++++ Selection

The empathy recipe

Suneel Gupta shows why half-baked ideas are the key to innovation

Perfection can alienate. Yet incompleteness can be a catalyst for collaboration. Suneel Gupta is the Great Mind who wrote the acclaimed book Backable. While researching the title, he discovered an extraordinary phenomenon. Fully formed products, pitched with panache and confidence by senior executives, were less likely to win external and internal buy-in than seed projects that could be developed in teams.

The projects that flourished were often unfinished endeavours born of brilliant, emergent, ideas. It turns out that humans, whether they’re colleagues, clients or capital, like to be involved. Unlike perfected projects, unfinished schemes offer a chance to iterate, to work as a team, to hone and develop together. People need to matter. Being involved, it transpires, allows people to identify with a project and empathize with its originator. And from there, a potent form of innovation is born.

When we met, Gupta spoke of the ‘Hidden Step’ – an invisible third rung in what most innovators and entrepreneurs perceive as a two-step process. This concealed phase – between inception and delivery – is where cocreation begins.

The Hidden Step

The Hidden Step provides the stimulus for early birds: the attraction of valuable allies and stakeholders who are beguiled by the opportunity to work together on something unproven. “You get early colleagues. Early employees. Early partners. Early friends,” said Gupta. “It doesn’t have to be a start-up project. It could be a tweak to a process at your office. It’s something that requires other people’s support, because we never make it alone.”

This phenomenon – that people prefer to collaborate than have perfection handed to them on a plate – is known in the modern age as the Ikea Effect. Research shows that people value furniture they have constructed themselves up to five times more than that built by a cabinetmaker, even though professionally built products tend to be of higher quality. Yet it was most famously observed decades before mass-produced flatpacks, in the groceries of the early post-war era.

Gupta shared the story of cake mix. When ready-made baking mix first appeared in the United States in the late 1940s, it was unpopular. Home cooks apparently valued the fact that they baked their own cakes, despite the labour-saving introduction of the mix. A psychologist named Ernest Dichter spoke to householders and discovered that they disliked baking being so easy. The solution was to make the product less than perfect. The egg powder was removed, so now cooks had to add their own egg. Sales rocketed.

“Because now when it comes out of the oven, customers actually feel like they were part of the experience,” Gupta told me. “They made that cake.”

Backability, Gupta found, follows the same principle. Investors are less likely to fund projects where they themselves are unable to play their part in the recipe. Internal teams are more likely to engage with product development if they themselves can become co-creators, rather than mere agents of delivery. Grantmakers, such as the MacArthur Fellowship, told Gupta that perfection was unattractive: they were more likely to bestow funds on projects where the grantmakers themselves felt they could make a difference to the project. “Those projects, those ideas, those visions, they succeeded because there was a group of people who were allowed to crack their egg into the mix,” Gupta told me.

++++++++

Tasks to carry out.
a) According to the article on half-baked ideas, what change was made to ready-made cake mix that caused sales to rise?
b) Proceed with the article on half-baked ideas, writing on from its final paragraph.

++++ Supplied entries

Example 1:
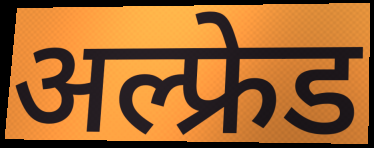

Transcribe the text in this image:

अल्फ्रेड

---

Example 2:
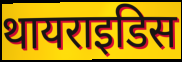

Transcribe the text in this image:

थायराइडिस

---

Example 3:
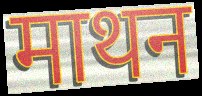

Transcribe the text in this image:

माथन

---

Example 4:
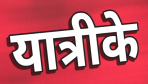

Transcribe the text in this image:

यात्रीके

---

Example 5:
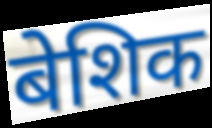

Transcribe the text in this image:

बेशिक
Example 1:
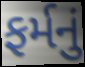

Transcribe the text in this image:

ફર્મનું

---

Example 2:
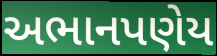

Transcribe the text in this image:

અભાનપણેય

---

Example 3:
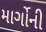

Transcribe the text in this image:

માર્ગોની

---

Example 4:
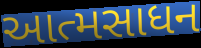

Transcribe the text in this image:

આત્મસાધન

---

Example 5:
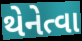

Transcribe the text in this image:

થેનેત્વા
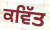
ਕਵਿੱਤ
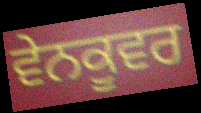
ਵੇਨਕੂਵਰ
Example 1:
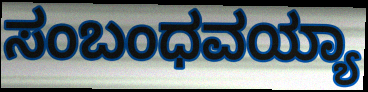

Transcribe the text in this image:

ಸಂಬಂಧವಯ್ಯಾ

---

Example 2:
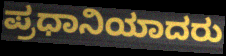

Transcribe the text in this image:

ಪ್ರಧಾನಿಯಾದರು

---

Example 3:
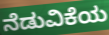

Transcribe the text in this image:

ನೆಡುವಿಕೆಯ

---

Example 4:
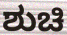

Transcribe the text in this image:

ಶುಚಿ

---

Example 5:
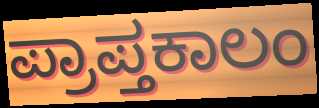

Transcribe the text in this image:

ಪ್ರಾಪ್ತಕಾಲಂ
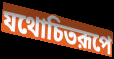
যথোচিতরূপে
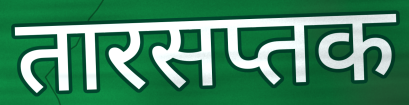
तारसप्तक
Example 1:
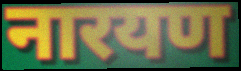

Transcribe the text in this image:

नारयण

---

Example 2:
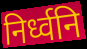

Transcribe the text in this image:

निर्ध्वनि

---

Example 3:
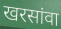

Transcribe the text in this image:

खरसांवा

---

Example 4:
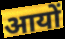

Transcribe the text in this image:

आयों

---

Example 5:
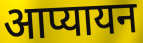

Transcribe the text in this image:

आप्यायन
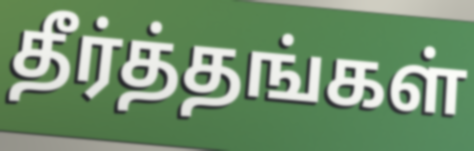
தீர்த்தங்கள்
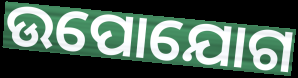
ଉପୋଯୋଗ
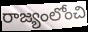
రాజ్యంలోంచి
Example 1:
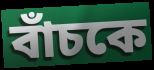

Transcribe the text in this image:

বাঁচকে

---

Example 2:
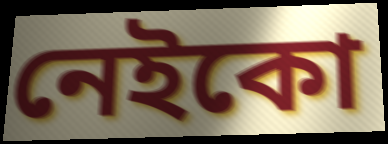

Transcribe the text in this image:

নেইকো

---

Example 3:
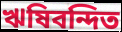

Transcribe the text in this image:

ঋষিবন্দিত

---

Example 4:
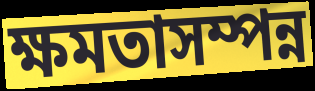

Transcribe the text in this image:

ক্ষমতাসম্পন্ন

++++++++

Outputs.
a) The egg powder was removed, so cooks had to add their own egg.

b)
“There was a group of people that did not come up with the idea, but they felt ownership of the idea. And we know we can trace every successful company and project, every political movement, back to the Hidden Step.”

Leaders and followers

This Cake Mix Paradox has important lessons for leaders. One of the immutable truths of leadership – a truism – is that to be a leader one must have followers. At Google, Gupta revealed, designer Jake Knapp would present high-fidelity, high-detail designs to colleagues at Mountain View. Yet Knapp never felt that he’d won the requisite followership
for his ideas.

“Then one day he’s late for work,” recalled Gupta. “And he’s forgotten his laptop.” With his perfect presentation left back home, Knapp is forced to ad lib. “He walks into the meeting room, it’s packed,” Gupta told me. “Every conference room chair is taken. People were expecting to see the latest iteration of his designs, but he doesn’t have them. So, he apologizes. But then he walks to the whiteboard. And he literally starts to sketch out his designs. No pixel-perfect mock-ups. No colour. Just black and white on a whiteboard.”

The results were revelatory: “Jake says that what happened over the next hour is something that’s just never happened to him before,” reported Gupta. “People got up out of their seats, and they started engaging with him in a way that they had never engaged before. Everybody was looking at the whiteboard together. People were drawing alongside him.”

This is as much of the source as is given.